▼

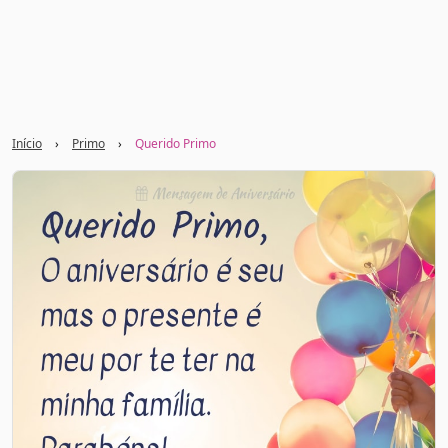
Início
›
Primo
›
Querido Primo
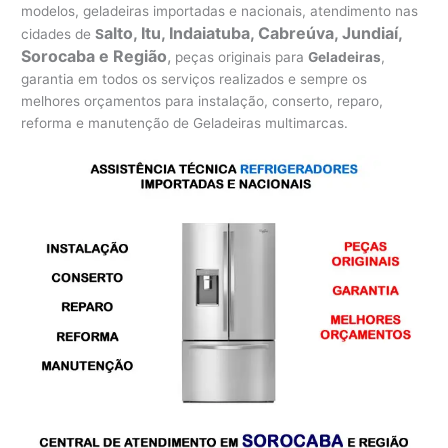
modelos, geladeiras importadas e nacionais, atendimento nas
alto, Itu, Indaiatuba, Cabreúva, Jundiaí,
cidades de
S
Sorocaba e Região
,
peças originais para
Geladeiras
,
garantia em todos os serviços realizados e sempre os
melhores orçamentos para instalação, conserto, reparo,
reforma e manutenção de Geladeiras multimarcas.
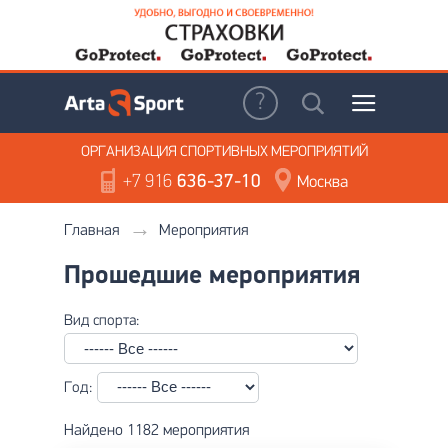
ОРГАНИЗАЦИЯ
СПОРТИВНЫХ МЕРОПРИЯТИЙ
+7 916
636-37-10
Москва
Главная
Мероприятия
Прошедшие мероприятия
Вид спорта:
Год:
Найдено 1182 мероприятия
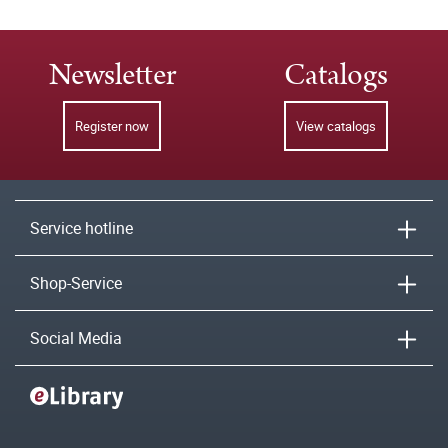
Newsletter
Catalogs
Register now
View catalogs
Service hotline
Shop-Service
Social Media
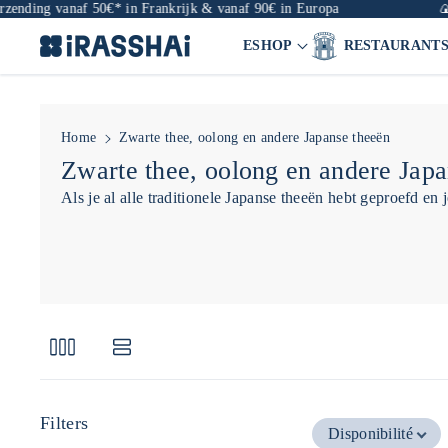
ending vanaf 50€* in Frankrijk & vanaf 90€ in Europa
🍙 Re
ESHOP
RESTAURANT
Home
Zwarte thee, oolong en andere Japanse theeën
C
Zwarte thee, oolong en andere Japa
o
Als je al alle traditionele Japanse theeën hebt geproefd en
l
l
e
c
t
i
e
Filters
Disponibilité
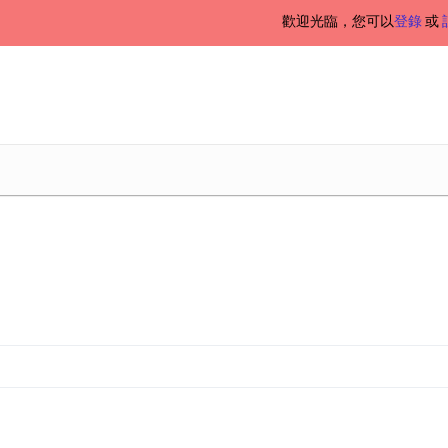
歡迎光臨，您可以
登錄
或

▲

§ **Aim of the task**
Filter on the word "Japanse": copy each matching line from the entries above.

§ **Result of this task**
Zwarte thee, oolong en andere Japanse theeën
Als je al alle traditionele Japanse theeën hebt geproefd en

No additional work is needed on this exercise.